# What you will do:
1. In the essay about Kobe Bryant, where did the family live when the son first became enthralled with basketball?
2. Which basketball players are named in the essay about Kobe Bryant? List every one.
3. Write what comes next in the essay about Kobe Bryant, continuing from its final sentence.

# Reading text:
====
Kobe Bryant is one of my son’s heroes. Not surprising, since my son eats, sleeps and breathes basketball. My son first became enthralled with the sport as a little boy when we lived in Springfield, Massachusetts, the birthplace of basketball. We made the pilgrimage countless times to Springfield’s Basketball Hall of Fame to learn about the legends of the game. At first, I was the one explaining to him who was who – Larry Bird, Wilt Chamberlain, Magic Johnson. He figured out who Michael Jordan was on his own.
Now the tables are turned. My son is a teen, playing for an
elite youth team sponsored by Jerusalem’s professional basketball team. He
knows every player, past and present, who ever dribbled a ball for the NBA,
along with all of their statistics. He knows most of the players in the
Euroleague too.
My son has his heroes, the players who stand out in a sea of
formidable talent, the role models who never stop trying to improve their game
long after they’ve reached the top. Kobe Bryant is one of them.
Kobe Bryant has become my hero too. As a 50-year old amateur
runner trying to rack up five marathons this year, Kobe has taught me that age
can sometimes be an advantage.
====
# Data entries:
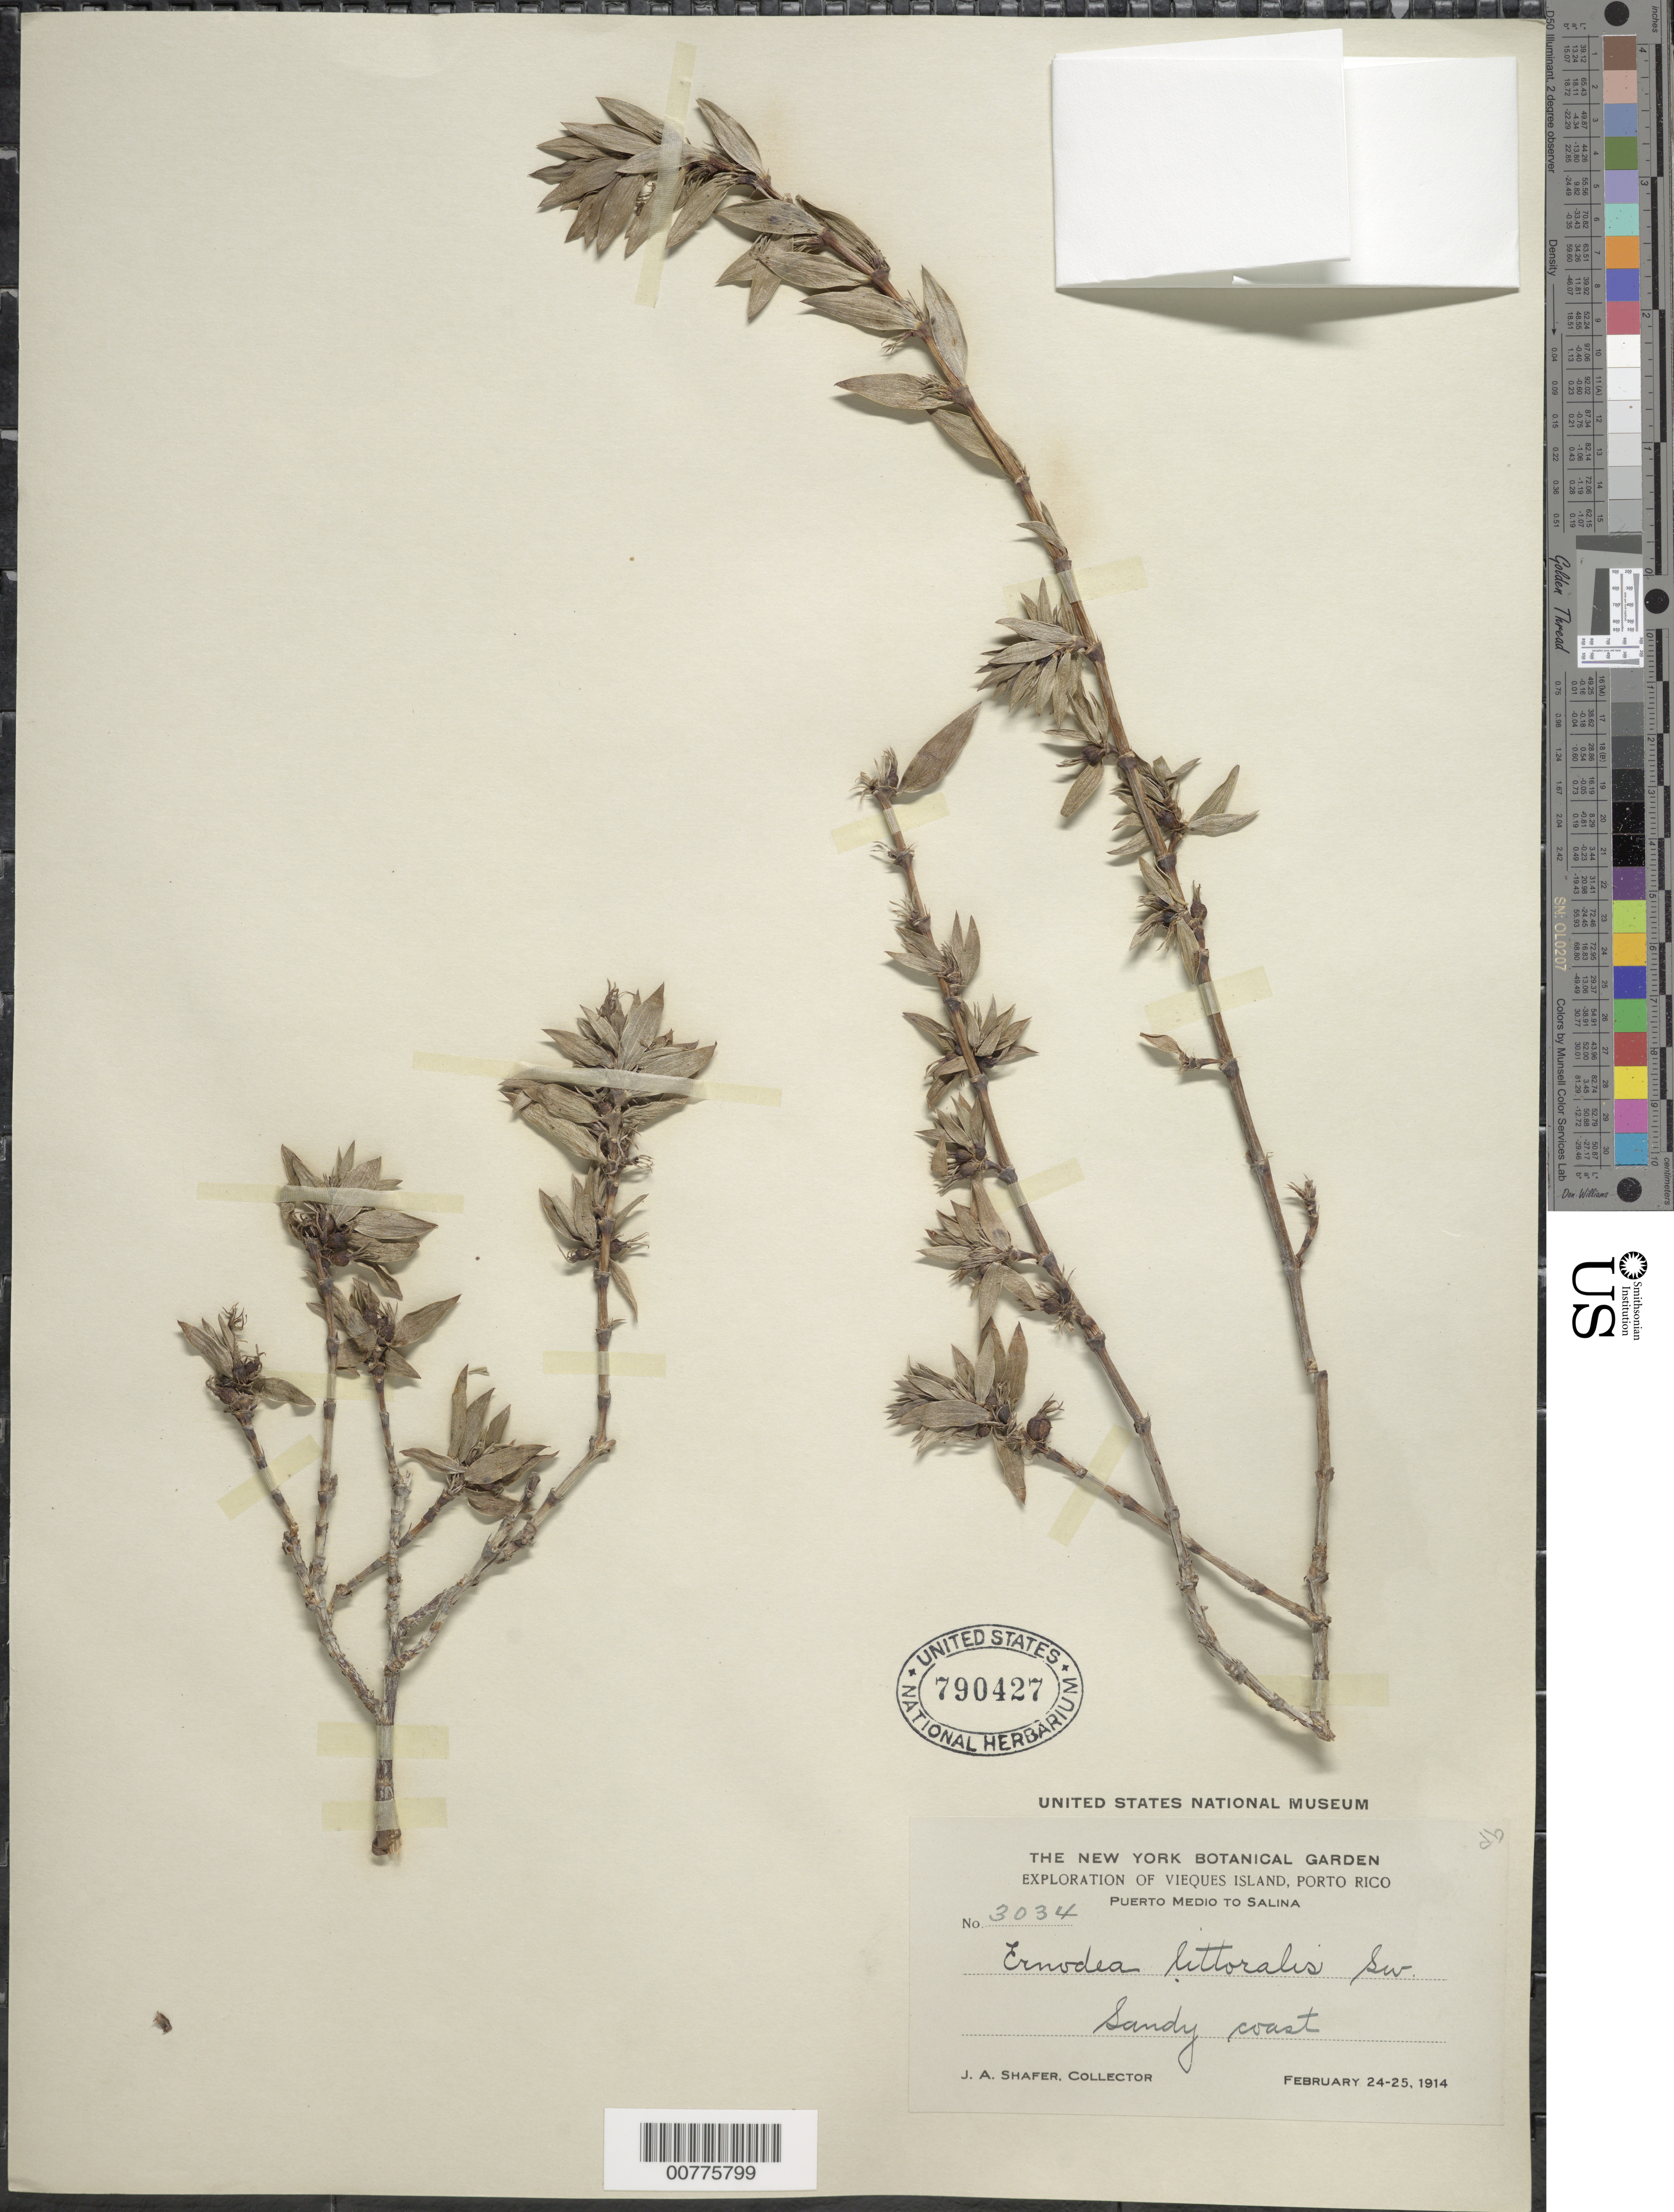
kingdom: Plantae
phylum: Tracheophyta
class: Magnoliopsida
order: Gentianales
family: Rubiaceae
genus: Ernodea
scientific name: Ernodea littoralis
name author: Sw.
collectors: J. A. Shafer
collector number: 3034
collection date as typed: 24 Feb 1914 to 25 Feb 1914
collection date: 1914-02-24/1914-02-25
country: Puerto Rico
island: Vieques I.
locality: Puerto Medio to Salina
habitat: Sandy coast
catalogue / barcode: US 790427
====
# Results by task:
1. Springfield, Massachusetts.

2. Kobe Bryant, Larry Bird, Wilt Chamberlain, Magic Johnson, Michael Jordan

3.
The scene is the 2012 Olympic Games held in London. The
U.S.A. Olympic team included the best of the best of the NBA. Of all the
superstars on the team that year, Kobe Bryant, at the ripe old age of 33, was
the most senior. He had a full decade on many of his teammates, who had taken
to calling him “OG” – Original Gangster.
As related by his personal trainer, Tim Grover, a reporter
asked Kobe whether he thought he could learn anything from his younger
teammates.
Kobe’s got to the point right away: “No.”
The reporter pressed, “You know everything?”
“I don’t know if I know it all,” Kobe responded, “but I know
more than they do.”
The younger players had a level of quickness and energy that
an older player would find hard to match. But Kobe had years of experience working
meticulously on every detail of his game. Kobe had tested every play in real
time in hundreds of games and thousands of scenarios. That’s something no
younger player could ever bring to the table.
Or, as Tim Grover bluntly put it, "A veteran player
knows that his maturity and experience and seasoned instinct are priceless
compared to that of a kid with fresh legs and a ten-cent head."
Youth, of course, can have its advantages. But Kobe Bryant
was on to something when he flatly asserted that youth had nothing to teach
him. As true as this may be of professional sports, where the agility of youth
truly can make the difference between winning and losing, it is that much more
true of our more sedentary daily pursuits.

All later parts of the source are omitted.